Laxmikant "Sanjay" Kale, Jonathan Lifflander (University of Illinois at Urbana Champaign)

Description

The tutorial will present Charm++, a portable, C++-based parallel programming system, designed with programmer productivity as a major goal. Attendees will become familiar with the asynchronous, object-based programming model of Charm++ and the capabilities its adaptive runtime system offers.
Charm++ is a portable, mature environment that provides the foundation for several highly scalable and widely used applications in science and engineering. Charm++ runs on multicore desktops with shared memory, clusters of all sizes, and IBM and Cray supercomputers, and efficiently supports accelerators where available. The Parallel Programming Laboratory has developed and supported Charm++ and its predecessor systems for over 20 years. Its most widely-used application, the biomolecular simulation program NAMD, accounts for a large fraction of NSF supercomputer usage and won the Gordon Bell prize at SC 2002. It also won a Performance award in the 2011 HPC Challenge and reached Finalist status in the 2012 competition. Its adaptive features will be necessary to effectively use increasingly heterogeneous processors for the next-generation of applications supporting sophisticated techniques, such as multiple physics and adaptive refinement.
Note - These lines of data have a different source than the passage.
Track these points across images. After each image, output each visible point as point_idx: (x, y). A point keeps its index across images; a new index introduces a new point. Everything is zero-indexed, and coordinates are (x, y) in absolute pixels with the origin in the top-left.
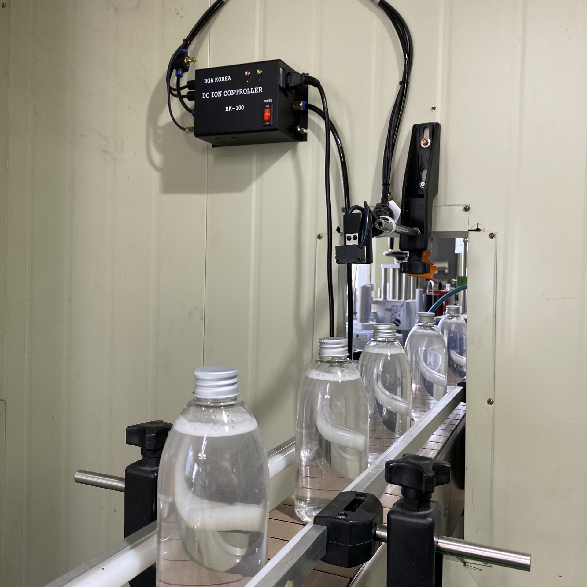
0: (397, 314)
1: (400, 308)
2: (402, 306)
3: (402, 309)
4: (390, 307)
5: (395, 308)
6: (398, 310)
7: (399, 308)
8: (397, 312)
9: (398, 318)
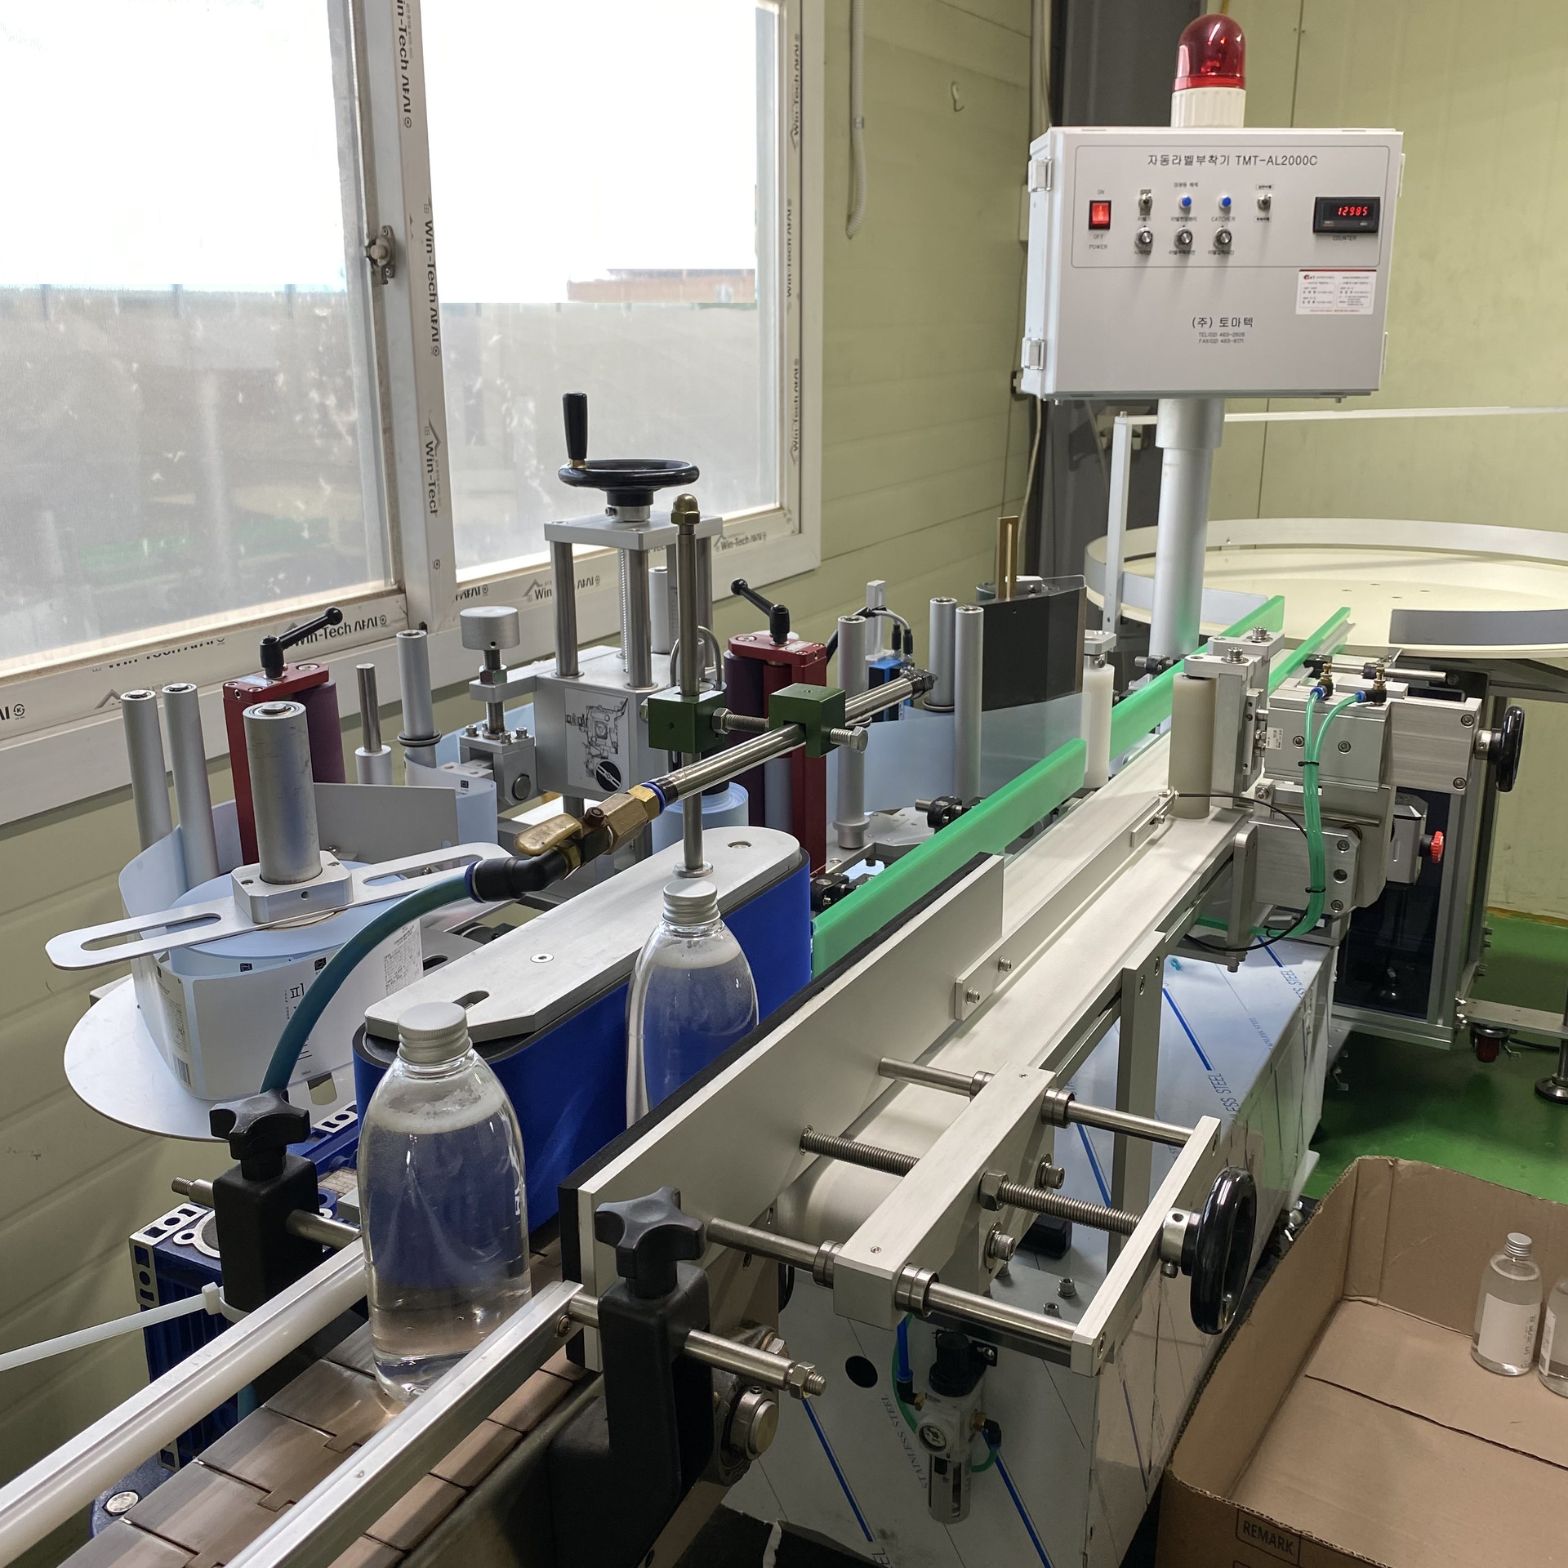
0: (608, 741)
1: (616, 719)
2: (621, 710)
3: (623, 723)
4: (580, 711)
5: (600, 716)
6: (611, 724)
7: (613, 716)
8: (607, 733)
9: (613, 759)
With Charm++, programmers decompose a computation into a large number of objects, without regard for the number of processors in a given machine. The runtime system assigns these objects to processors, naturally overlapping communication with computation and automating resource management. This flexibility enables optimization of characteristics like load balance and network topology-aware mapping independent of the application's core logic. Further, the runtime system supports multiple fault tolerance schemes, so applications can continue to run through component failures.
The tutorial will start by introducing attendees to message-driven parallel programming with examples presented in Charm++. After that, we will cover the basics of creating a parallel program in Charm++. Attendees will then learn how to enable load balancing through migratable objects and how to detect and treat load imbalance. The tutorial will conclude with a hands-on session in which attendees will construct a simple application, and an overview of the tools and advanced capabilities of the Charm++ ecosystem.
The target audience for this tutorial is programmers and researchers with some parallel programming experience and basic knowledge of C++.